Today? It is a beautiful garden, a Chinese garden, where every twist and turn reveals a new view, a puzzlebox of greenery, and history. The small almshouse in the center of Kowloon Walled City and Kowloon Cubic City remains, dating back to the 1700s. The engraved stone over the south gate, smashed and buried by the Japanese occupation, is left where it was found during excavation, a memento. That, and the memories of the oldtimers who lived in that dense cubic block of infamy and who sit chatting in the garden today, are all that remain.
I want to learn more about Kowloon City. It was the wickedest place on earth, in the 1950s, 1960s, 1970s. The center of narcotics trade, of sex trade, of Chinese criminal gangs. A place where children were born and raised, where septugenarians breathed their last. An entire culture of people, living their lives, within an infamous society. Real people.

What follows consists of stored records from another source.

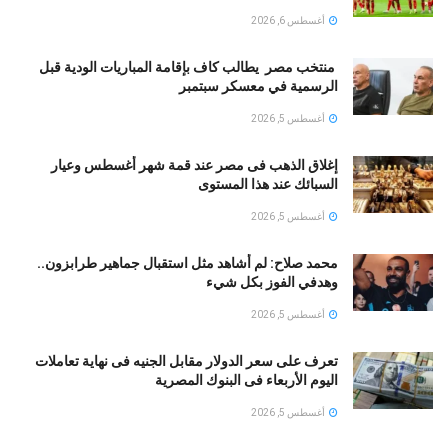
أغسطس 6, 2026
منتخب مصر يطالب كاف بإقامة المباريات الودية قبل
الرسمية في معسكر سبتمبر
أغسطس 5, 2026
إغلاق الذهب فى مصر عند قمة شهر أغسطس وعيار
السبائك عند هذا المستوى
أغسطس 5, 2026
محمد صلاح: لم أشاهد مثل استقبال جماهير طرابزون..
وهدفي الفوز بكل شيء
أغسطس 5, 2026
تعرف على سعر الدولار مقابل الجنيه فى نهاية تعاملات
اليوم الأربعاء فى البنوك المصرية
أغسطس 5, 2026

There is a brass model of the city before it was razed, in a central section of the park. Buildings built cheek to jowl, with windows that never saw light, narrow alleys running between, a maze where the police dared not enter. You can see the cubic city as it was, before it became a beautiful classical garden. The nearby wall shows a cross section of the life within that city, the way people lived in those apartments, the diversity in that one-block cube of life. Like no city, nowhere else. As people never before had been.
A fishing village. A fort, a fortress. A Ming outpost, a Qing outpost, a KMP outpost, a CCP outpost. A triad outpost. Surrounded on all sides by British civility, yet a law unto itself. Kowloon Walled City. Amazing.
What else did I do today? Late start, after a late night. I had hoped to take the train to the norther border in the afternoon, but was just blown away by walking in Kowloon City. Got done less than I had hoped to accomplish, but more than I had hoped to accomplish.
Took the MRT to Kowloon Tong. This is the high-end suburb, the most desired suburban residential area, just a few blocks away from the block of infamy. Bruce Lee spent his teenaged years at 41 Cumberland, or so the Internet says. I didn't find his old house until late in the afternoon, but was impressed by how ritzy the entire neighborhood is -- he led a priviliged life, attending nearby LaSalle, as so many of Hong Kong's legit movers and shakers did. Jackie Chan has his massive walled headquarters just a block away from where Bruce Lee grew up.
The entire area today is just as paradoxical. Hong Kong's wealthiest still live in Kowloon Tong, and the area is filled with seminaries and theological schools of all denominations. Kindergartens abound, and the children of the wealthy all yearn to attend school in Kowloon Tong. The elementary school children pass by Love Motels interspersed among the seminaries -- not the baroque Love Motels of Tokyo, but discrete trysting shacks for the well-to-do, hidden behind high walls, where doormen draw curtains while patrons park and disembark.
Just to the south is the village which built up around the walled fort. Tenements, at one time the noisiest on earth, as airplances passed right overhead, twice a minute. Today the area still holds many of the Fujian minority, but also has a budding Thai population, of domestic workers who make this park their Sunday holiday-spot. I had some spicy Thai noodles there for lunch -- miraculously for chile-shy Hong Kong, the dish was actually hot.
Up above it all, on the hill, the Hau Wong Miu temple, one of the oldest in the area, dating back to the 1700s. Down below it all the Song Wong Toi inscribed stone, marking the death of the final emperor of the Song Empire about 1200AD -- a boy emperor, chased from the north by the Mongols, captured and drowned in the south.
Millions of human stories, on the streets that I walked. We only know about a millenium of history in this area, even though there are signs of human habitation here for millenia before that.
I was very moved today. Exhausted, but my brain's on fire. I walked among ghosts, and they spoke to me.